→ **Problem to work on**:
Repeat the listing verbatim. Drop any pictures.

→ **Source information**:
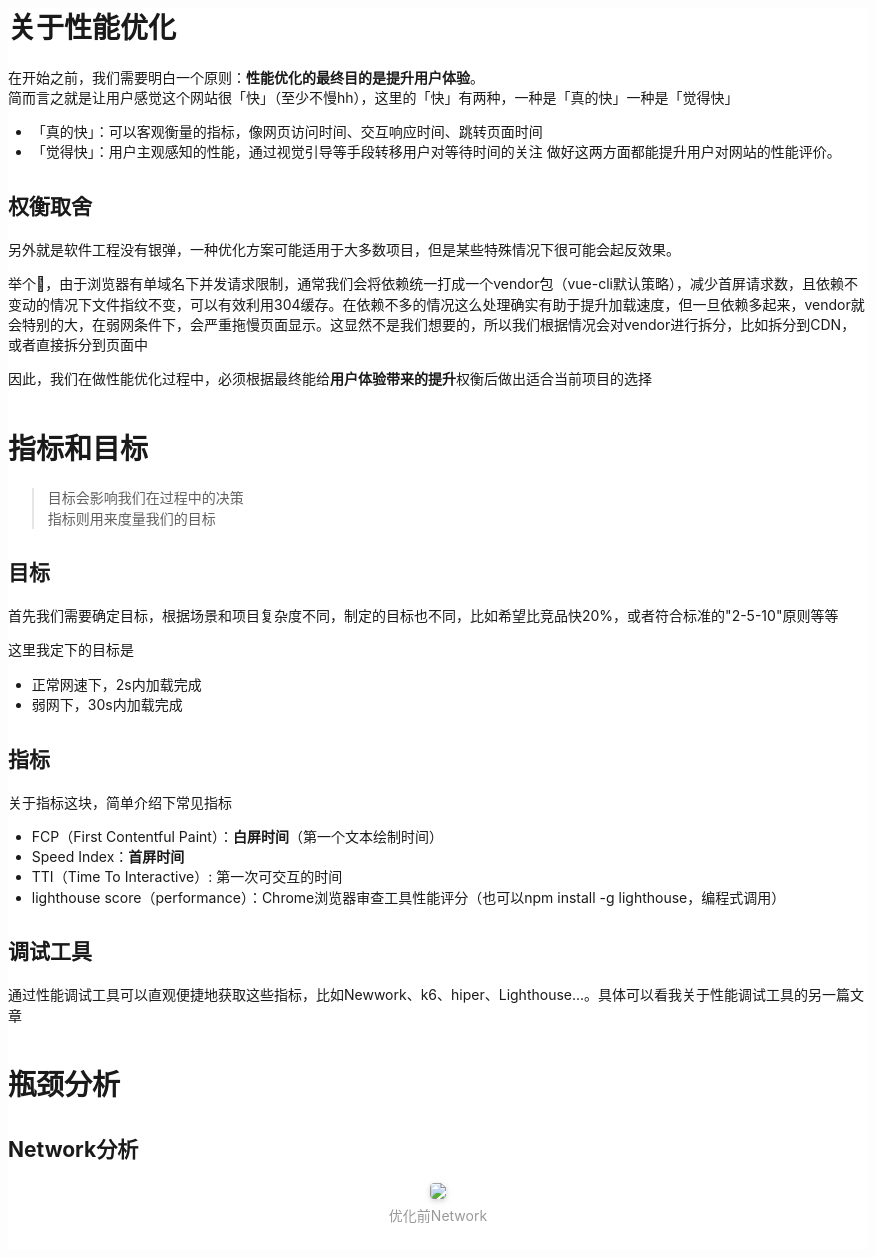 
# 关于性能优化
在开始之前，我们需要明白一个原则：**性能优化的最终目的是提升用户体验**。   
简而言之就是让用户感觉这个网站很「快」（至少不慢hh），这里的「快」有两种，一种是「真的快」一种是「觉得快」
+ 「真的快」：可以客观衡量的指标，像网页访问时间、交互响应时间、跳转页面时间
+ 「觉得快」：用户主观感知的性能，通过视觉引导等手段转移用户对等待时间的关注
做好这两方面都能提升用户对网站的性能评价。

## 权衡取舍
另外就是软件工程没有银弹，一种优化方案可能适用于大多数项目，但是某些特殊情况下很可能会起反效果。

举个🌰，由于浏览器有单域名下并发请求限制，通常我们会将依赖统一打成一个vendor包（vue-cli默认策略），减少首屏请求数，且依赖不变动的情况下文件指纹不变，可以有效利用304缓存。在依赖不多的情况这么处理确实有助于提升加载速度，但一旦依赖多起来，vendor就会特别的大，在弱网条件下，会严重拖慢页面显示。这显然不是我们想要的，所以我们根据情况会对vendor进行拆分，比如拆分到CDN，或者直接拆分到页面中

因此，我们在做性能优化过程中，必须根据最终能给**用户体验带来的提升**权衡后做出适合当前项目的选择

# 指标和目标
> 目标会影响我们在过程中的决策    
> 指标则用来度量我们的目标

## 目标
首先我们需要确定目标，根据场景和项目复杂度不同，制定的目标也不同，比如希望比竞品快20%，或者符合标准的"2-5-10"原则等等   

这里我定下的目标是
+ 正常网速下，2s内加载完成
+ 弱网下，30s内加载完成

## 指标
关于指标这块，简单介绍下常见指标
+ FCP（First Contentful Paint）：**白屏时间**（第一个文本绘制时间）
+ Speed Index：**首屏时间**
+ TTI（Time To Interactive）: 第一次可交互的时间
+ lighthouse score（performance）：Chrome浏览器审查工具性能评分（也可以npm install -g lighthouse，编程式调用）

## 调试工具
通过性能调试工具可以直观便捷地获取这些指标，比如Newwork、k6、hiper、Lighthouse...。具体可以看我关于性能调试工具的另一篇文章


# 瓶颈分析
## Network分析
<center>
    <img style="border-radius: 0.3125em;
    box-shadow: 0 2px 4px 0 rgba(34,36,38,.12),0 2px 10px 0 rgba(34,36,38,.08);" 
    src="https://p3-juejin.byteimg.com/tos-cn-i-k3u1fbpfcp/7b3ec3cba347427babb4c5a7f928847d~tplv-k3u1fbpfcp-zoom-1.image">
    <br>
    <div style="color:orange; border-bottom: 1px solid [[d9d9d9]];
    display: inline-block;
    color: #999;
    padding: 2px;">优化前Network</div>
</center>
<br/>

→ **Exercise result**:
# 关于性能优化
在开始之前，我们需要明白一个原则：**性能优化的最终目的是提升用户体验**。   
简而言之就是让用户感觉这个网站很「快」（至少不慢hh），这里的「快」有两种，一种是「真的快」一种是「觉得快」
+ 「真的快」：可以客观衡量的指标，像网页访问时间、交互响应时间、跳转页面时间
+ 「觉得快」：用户主观感知的性能，通过视觉引导等手段转移用户对等待时间的关注
做好这两方面都能提升用户对网站的性能评价。

## 权衡取舍
另外就是软件工程没有银弹，一种优化方案可能适用于大多数项目，但是某些特殊情况下很可能会起反效果。

举个🌰，由于浏览器有单域名下并发请求限制，通常我们会将依赖统一打成一个vendor包（vue-cli默认策略），减少首屏请求数，且依赖不变动的情况下文件指纹不变，可以有效利用304缓存。在依赖不多的情况这么处理确实有助于提升加载速度，但一旦依赖多起来，vendor就会特别的大，在弱网条件下，会严重拖慢页面显示。这显然不是我们想要的，所以我们根据情况会对vendor进行拆分，比如拆分到CDN，或者直接拆分到页面中

因此，我们在做性能优化过程中，必须根据最终能给**用户体验带来的提升**权衡后做出适合当前项目的选择

# 指标和目标
> 目标会影响我们在过程中的决策    
> 指标则用来度量我们的目标

## 目标
首先我们需要确定目标，根据场景和项目复杂度不同，制定的目标也不同，比如希望比竞品快20%，或者符合标准的"2-5-10"原则等等   

这里我定下的目标是
+ 正常网速下，2s内加载完成
+ 弱网下，30s内加载完成

## 指标
关于指标这块，简单介绍下常见指标
+ FCP（First Contentful Paint）：**白屏时间**（第一个文本绘制时间）
+ Speed Index：**首屏时间**
+ TTI（Time To Interactive）: 第一次可交互的时间
+ lighthouse score（performance）：Chrome浏览器审查工具性能评分（也可以npm install -g lighthouse，编程式调用）

## 调试工具
通过性能调试工具可以直观便捷地获取这些指标，比如Newwork、k6、hiper、Lighthouse...。具体可以看我关于性能调试工具的另一篇文章


# 瓶颈分析
## Network分析
<center>
    <img style="border-radius: 0.3125em;
    box-shadow: 0 2px 4px 0 rgba(34,36,38,.12),0 2px 10px 0 rgba(34,36,38,.08);" 
    src="https://p3-juejin.byteimg.com/tos-cn-i-k3u1fbpfcp/7b3ec3cba347427babb4c5a7f928847d~tplv-k3u1fbpfcp-zoom-1.image">
    <br>
    <div style="color:orange; border-bottom: 1px solid [[d9d9d9]];
    display: inline-block;
    color: #999;
    padding: 2px;">优化前Network</div>
</center>
<br/>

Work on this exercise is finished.